__Directive__. From the first line to the last, copy the material exactly and leave the pictures out.

+++ Provided entries

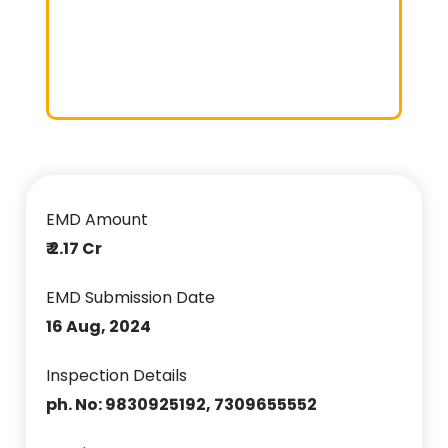
EMD Amount
₹ 2.17 Cr
EMD Submission Date
16 Aug, 2024
Inspection Details
ph. No: 9830925192, 7309655552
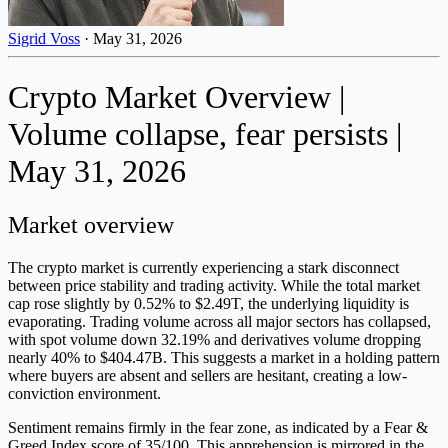
Sigrid Voss
·
May 31, 2026
Crypto Market Overview |
Volume collapse, fear persists |
May 31, 2026
Market overview
The crypto market is currently experiencing a stark disconnect
between price stability and trading activity. While the total market
cap rose slightly by 0.52% to $2.49T, the underlying liquidity is
evaporating. Trading volume across all major sectors has collapsed,
with spot volume down 32.19% and derivatives volume dropping
nearly 40% to $404.47B. This suggests a market in a holding pattern
where buyers are absent and sellers are hesitant, creating a low-
conviction environment.
Sentiment remains firmly in the fear zone, as indicated by a Fear &
Greed Index score of 35/100. This apprehension is mirrored in the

++++++

__Solution__.
EMD Amount
₹ 2.17 Cr
EMD Submission Date
16 Aug, 2024
Inspection Details
ph. No: 9830925192, 7309655552
Sigrid Voss
·
May 31, 2026
Crypto Market Overview |
Volume collapse, fear persists |
May 31, 2026
Market overview
The crypto market is currently experiencing a stark disconnect
between price stability and trading activity. While the total market
cap rose slightly by 0.52% to $2.49T, the underlying liquidity is
evaporating. Trading volume across all major sectors has collapsed,
with spot volume down 32.19% and derivatives volume dropping
nearly 40% to $404.47B. This suggests a market in a holding pattern
where buyers are absent and sellers are hesitant, creating a low-
conviction environment.
Sentiment remains firmly in the fear zone, as indicated by a Fear &
Greed Index score of 35/100. This apprehension is mirrored in the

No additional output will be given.